I also tried Chrome, but no success. I will be waiting for your response. If it works, please post the JS code of your web app.

[bachi76]

@Links2004 There are actually two issues here.

1. If WebSocketsServer has an auth string set, but the client does not, then WebSocketServer responds with a 400, which imho is wrong and should be 401.

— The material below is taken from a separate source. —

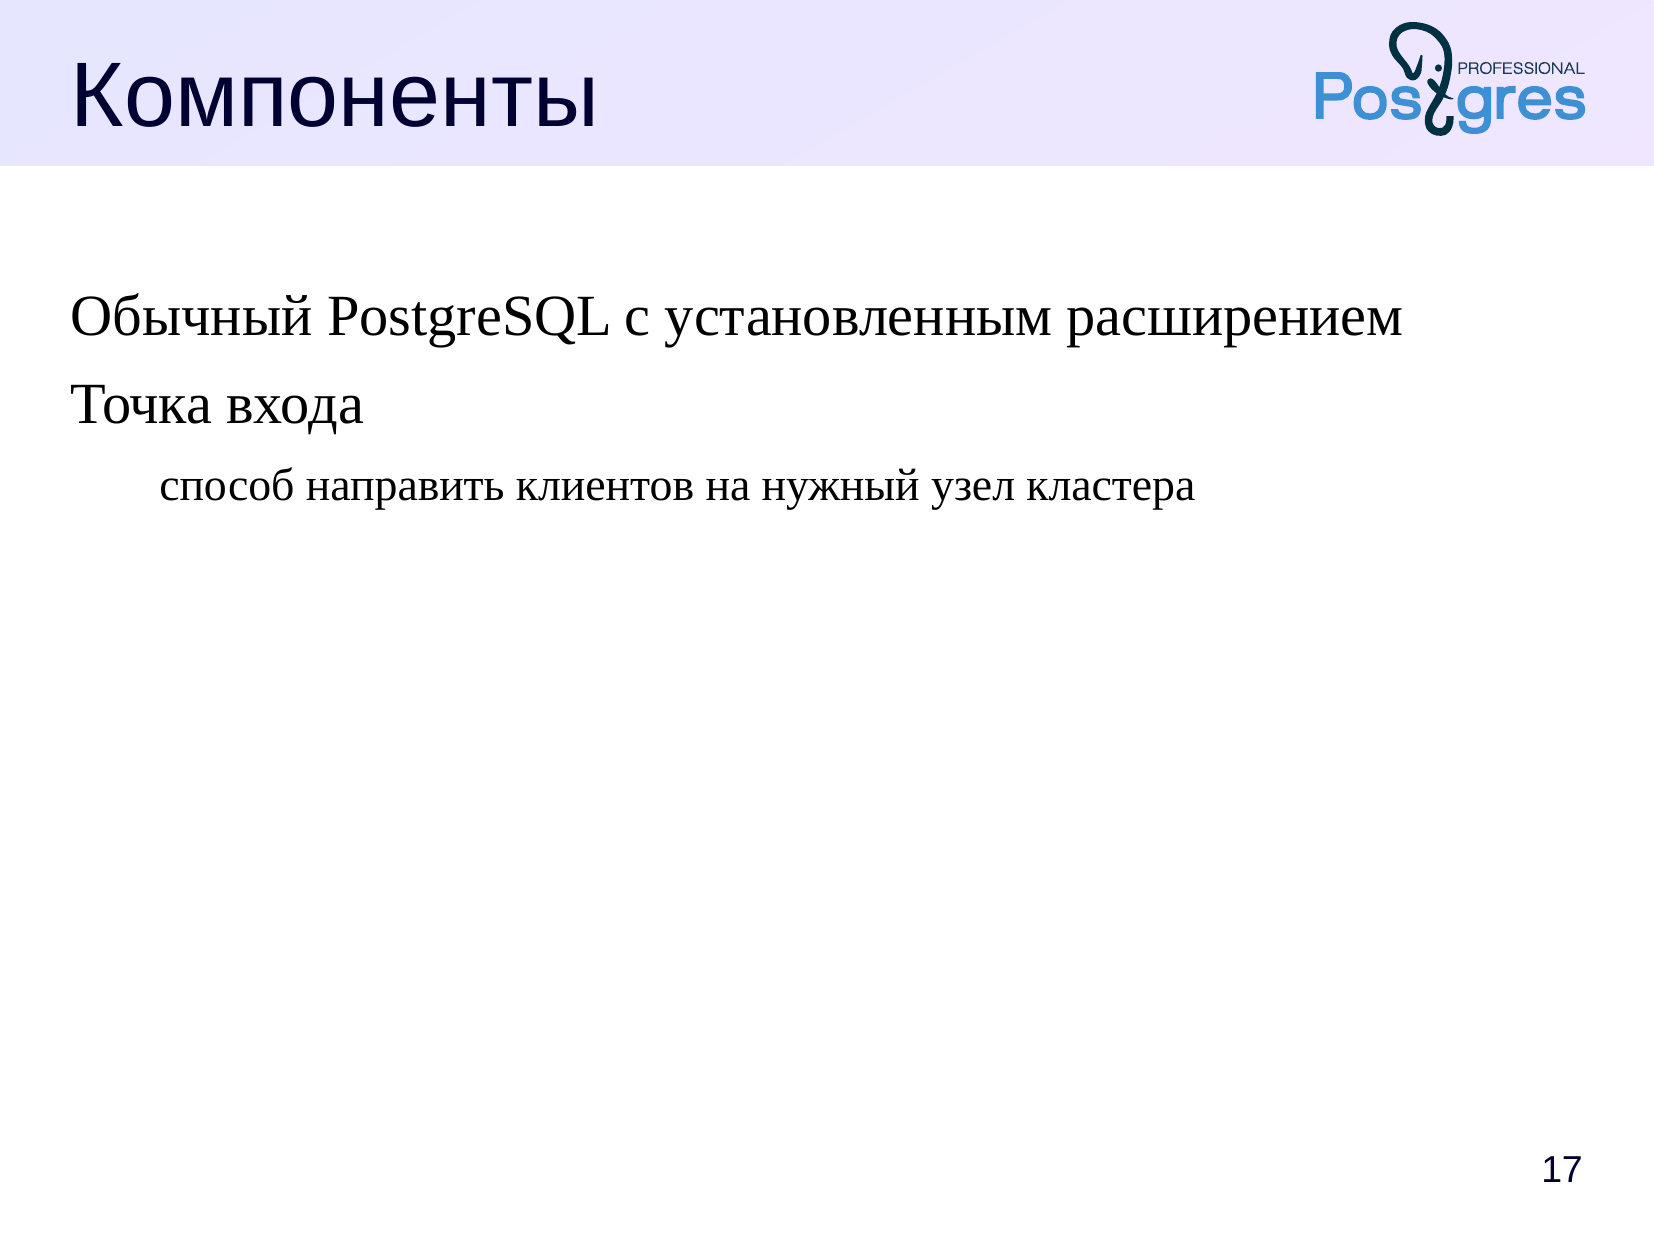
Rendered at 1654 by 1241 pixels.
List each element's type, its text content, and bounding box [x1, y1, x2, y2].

list Обычный PostgreSQL с установленным расширением Точка входа способ направить клиентов на нужный узел кластера [70, 283, 1583, 1141]
title Компоненты [70, 43, 1241, 147]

https://github.com/Links2004/arduinoWebSockets/blob/master/src/WebSocketsServer.cpp#L769

if(_base64Authorization.length() > 0) {
        if(client->base64Authorization.length() > 0) {
            String auth = WEBSOCKETS_STRING("Basic ");
            auth += _base64Authorization;
            if(auth != client->base64Authorization) {
                DEBUG_WEBSOCKETS("[WS-Server][%d][handleHeader] HTTP Authorization failed!\n", client->num);
                handleAuthorizationFailed(client);
                return;
            }
        } else {
            ok = false; // <== triggers 400 bad request, but should call handleAuthorizationFailed() instead
        }
    }

2. It really seems that both FF and Chrome do not set the authorsation header when using the ws://user:pass@... form. Sad.

[Links2004]

have done some research, looks like it only work when the page that contains the websocket code use the same Basic out.

some Infos can be found here:
https://bugs.chromium.org/p/chromium/issues/detail?id=123862
they have only partially fixed it, using the same auth then the webpage when there is one.
But for some reason they never Display the credentials box for websockets when they get a 401.